OH|ID is a service run by the State of Ohio. It complies with state information technology policies as well as federal NIST 800-53 and NIST 800-63 AAL2 guidelines to protect your privacy and security. 

Your Information is Your Business

To make your OH|ID account secure, we need your legal name, email address, and date of birth. We also ask for a phone number or alternate email address, which we will use to help you recover your password if you forget it or it expires. 

Some agencies and applications that use OH|ID may require you to provide additional information to confirm your identity. This extra layer of security allows us to make sure you are you and not someone pretending to be you.

We use the information that you submit to OH|ID only to create or update your account or confirm your identity. We do not share, lease, or sell your information to anyone. Review our Privacy Notice and Policies for more information on how your information is collected, saved, and used.

Use a Strong Password

OH|ID requires strong passwords to protect your account. Our requirements follow state security policies and leading security practices. These requirements are provided for you each time you create or change your password.

OH|ID passwords must be between 8 and 30 characters long. They must contain both upper-case and lower-case letters and at least one number and one special character. They cannot include your first or last name or your OH|ID.

To choose the strongest password possible, follow these suggestions (Source: FTC.gov):

  • Longer means stronger. Choose a phrase of three or four words instead of a single word. OH|ID passwords can be up to 30 characters long.
  • Stay random. Do not use common words or phrases. Instead choose words that mean something to you but would not make sense to others. For example, “mothPl@sticGr33n” is a stronger password than “gobucks0$U2022.”
  • One password, one account. Do not use the same password on OH|ID that you use for other accounts. 

Protect your passwords like you would your house keys. Do not share your passwords with others or write them down where others may find them. Consider using a password manager, which is a software program or app that remembers your passwords for you and helps you securely log into your accounts.

Going an Extra Step for Your Security

Some OH|ID agencies and applications use an extra process to make your login even safer. This process is commonly called two-step verification, multi-factor authentication, or MFA. In addition to your user name and password, a system using two-step verification will ask you for a one-time personal identification number, also called a PIN. This PIN is provided to you via text message, voice message, or email. You will choose at least two ways to get your PIN when you are asked to set up two-step verification. Whenever a change is made to your two-step verification, you will be notified by email.

────────────────

§ DIRECTIVE 1
Using the passage on OH|ID privacy and security, answer the following:
(a) Which three pieces of information does OH|ID require to make an account secure?
(b) What are the minimum and maximum lengths of an OH|ID password?
(c) By what means is the one-time PIN for two-step verification provided?

(Dataset items)
────────────────

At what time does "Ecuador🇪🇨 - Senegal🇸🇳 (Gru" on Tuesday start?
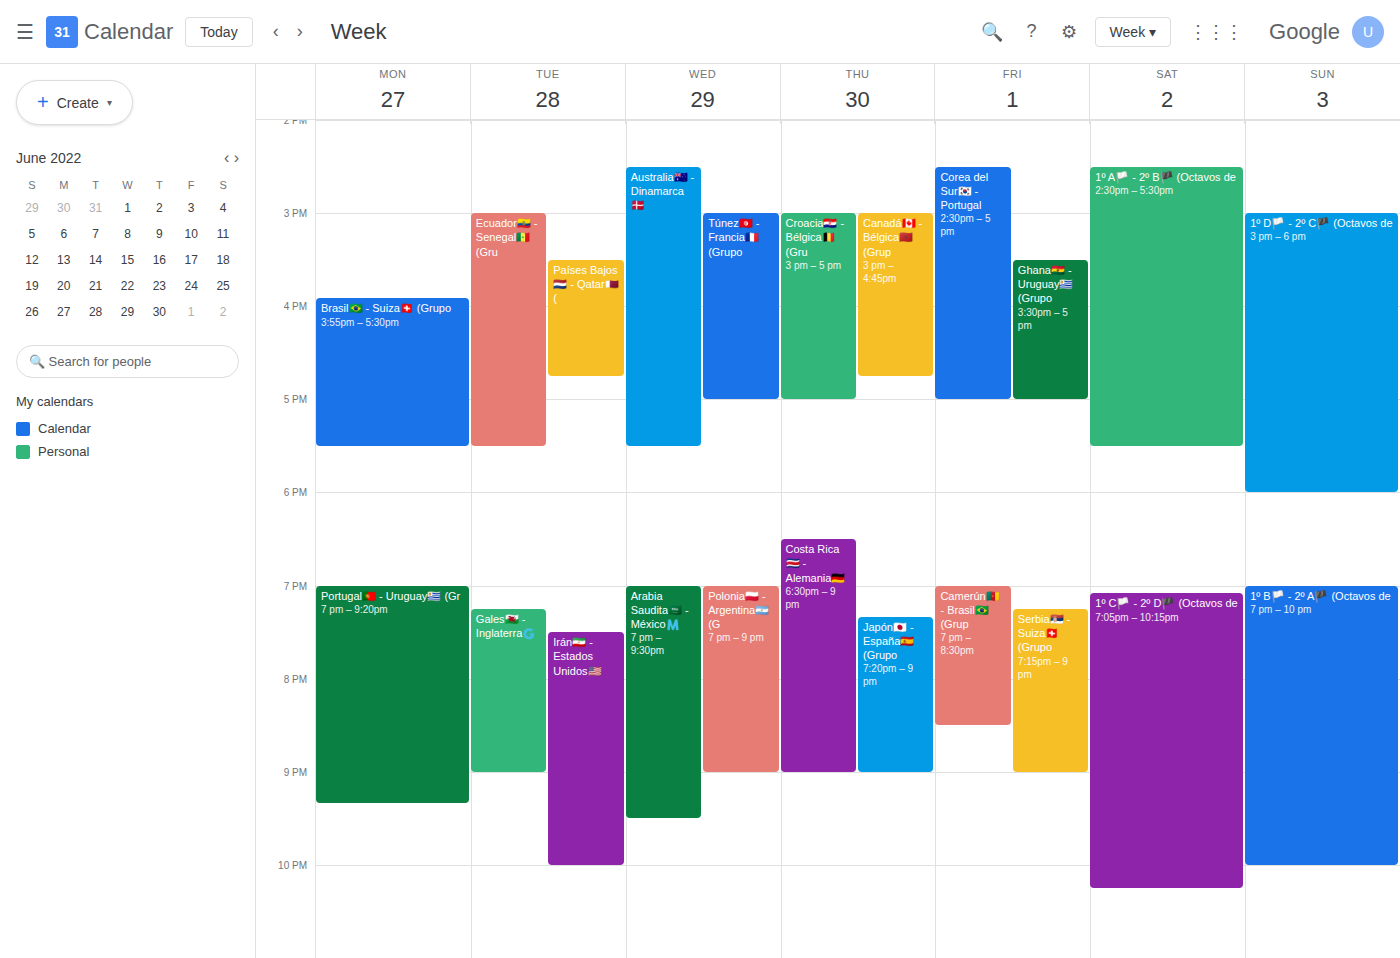
3:00 PM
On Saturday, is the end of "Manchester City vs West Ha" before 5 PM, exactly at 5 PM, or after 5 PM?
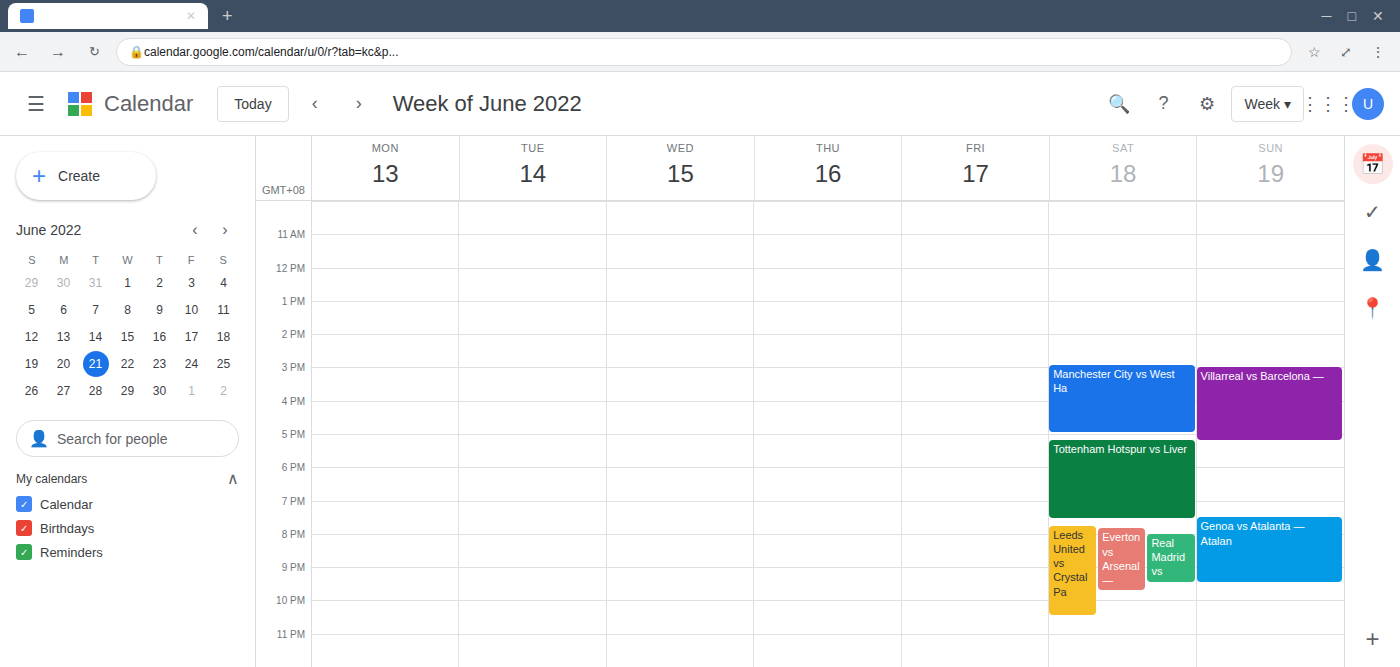
5:00 PM -- exactly at 5 PM, on the 5 PM line.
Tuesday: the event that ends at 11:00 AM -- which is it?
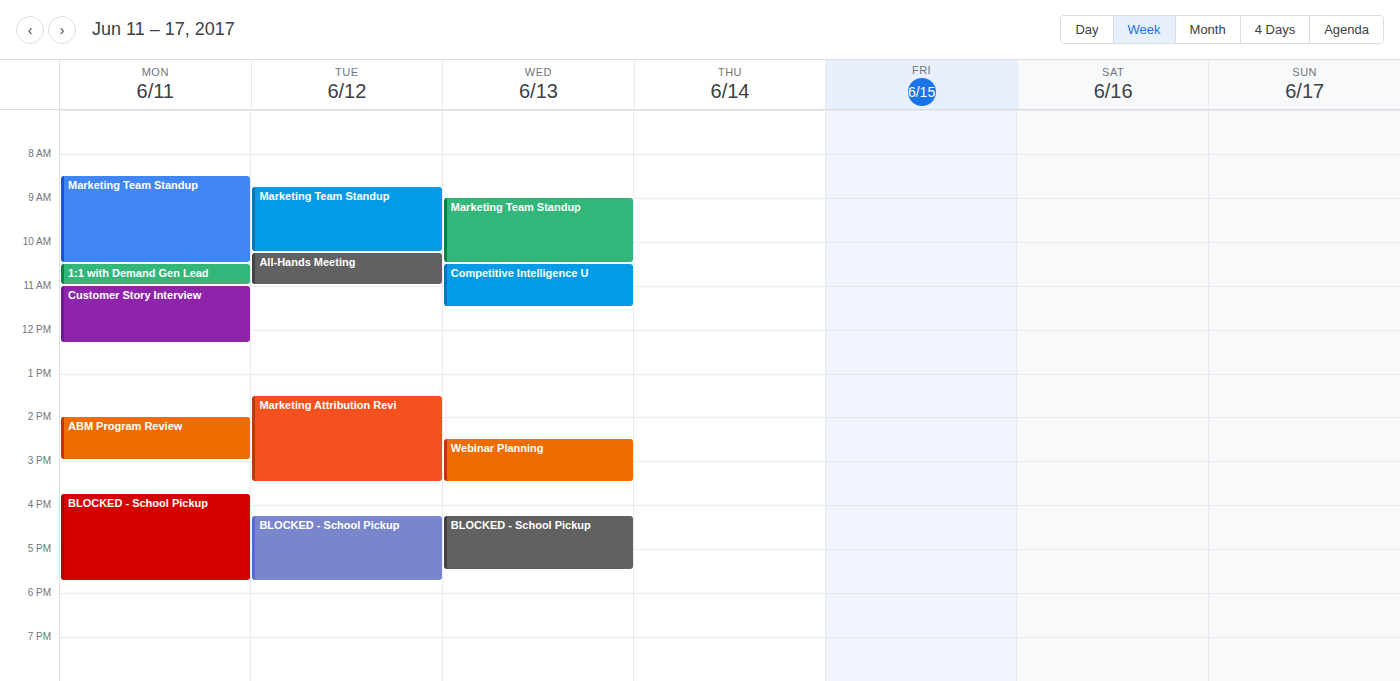
"All-Hands Meeting"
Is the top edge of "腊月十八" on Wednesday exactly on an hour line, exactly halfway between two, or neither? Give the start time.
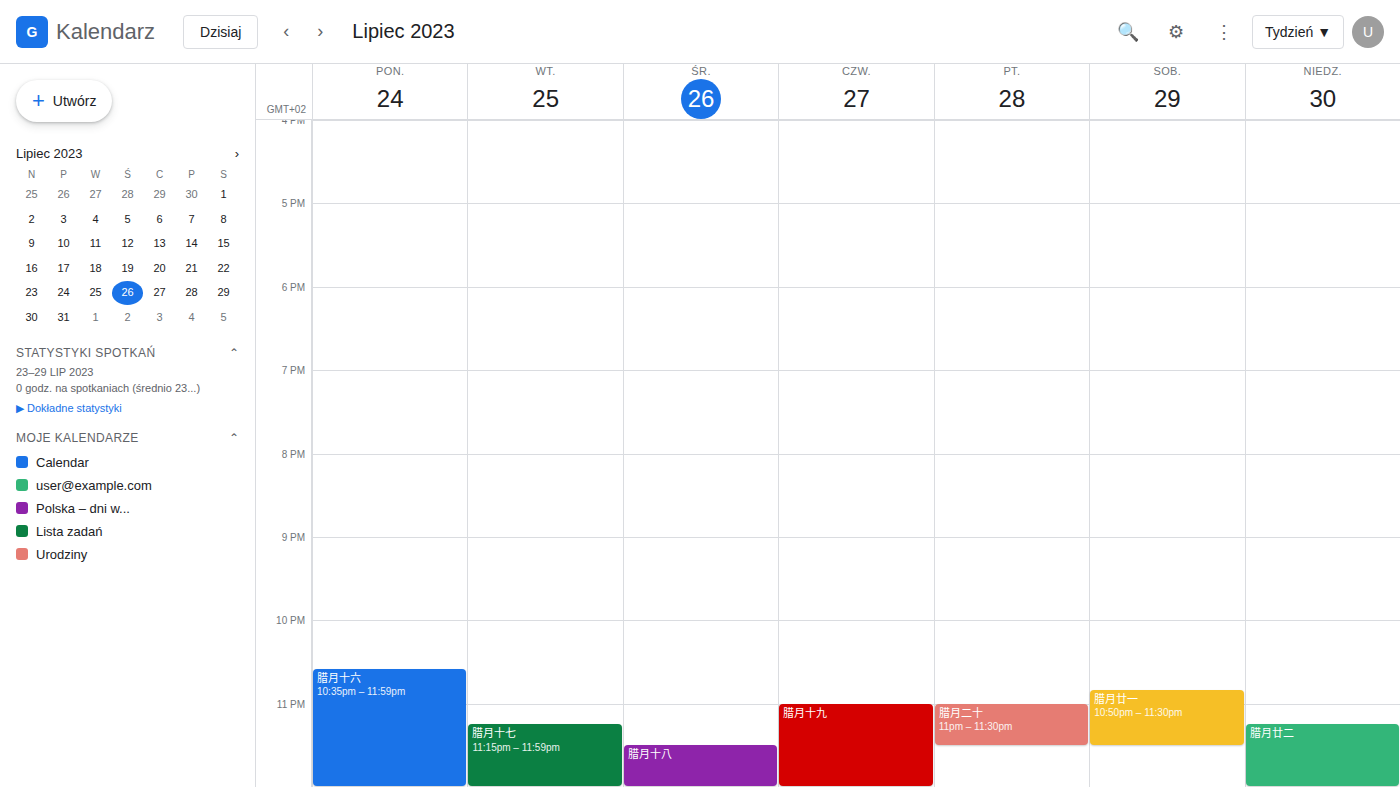
11:30 PM -- halfway between the 11 PM and 12 AM lines.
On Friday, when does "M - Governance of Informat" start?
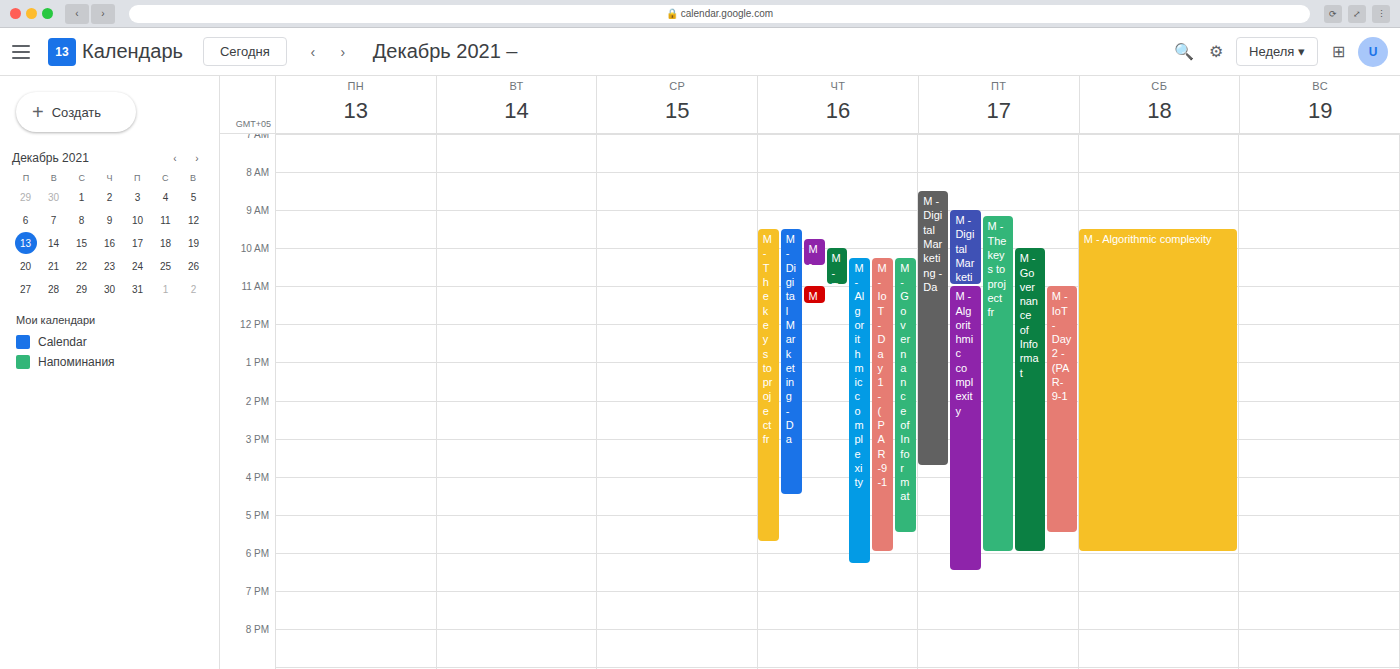
10:00 AM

────────────────

§ DIRECTIVE 2
Update the entire calendar reading listing, replacing "Tuesday" with "Thursday" wherever it occurs and keeping everything else unchanged. Leave the pictures out of your answer.

§ COMPLETE ANSWER 1
(a) Legal name, email address, and date of birth.
(b) A minimum of 8 characters and a maximum of 30 characters.
(c) By text message, voice message, or email.

§ COMPLETE ANSWER 2
At what time does "Ecuador🇪🇨 - Senegal🇸🇳 (Gru" on Thursday start?
3:00 PM
On Saturday, is the end of "Manchester City vs West Ha" before 5 PM, exactly at 5 PM, or after 5 PM?
5:00 PM -- exactly at 5 PM, on the 5 PM line.
Thursday: the event that ends at 11:00 AM -- which is it?
"All-Hands Meeting"
Is the top edge of "腊月十八" on Wednesday exactly on an hour line, exactly halfway between two, or neither? Give the start time.
11:30 PM -- halfway between the 11 PM and 12 AM lines.
On Friday, when does "M - Governance of Informat" start?
10:00 AM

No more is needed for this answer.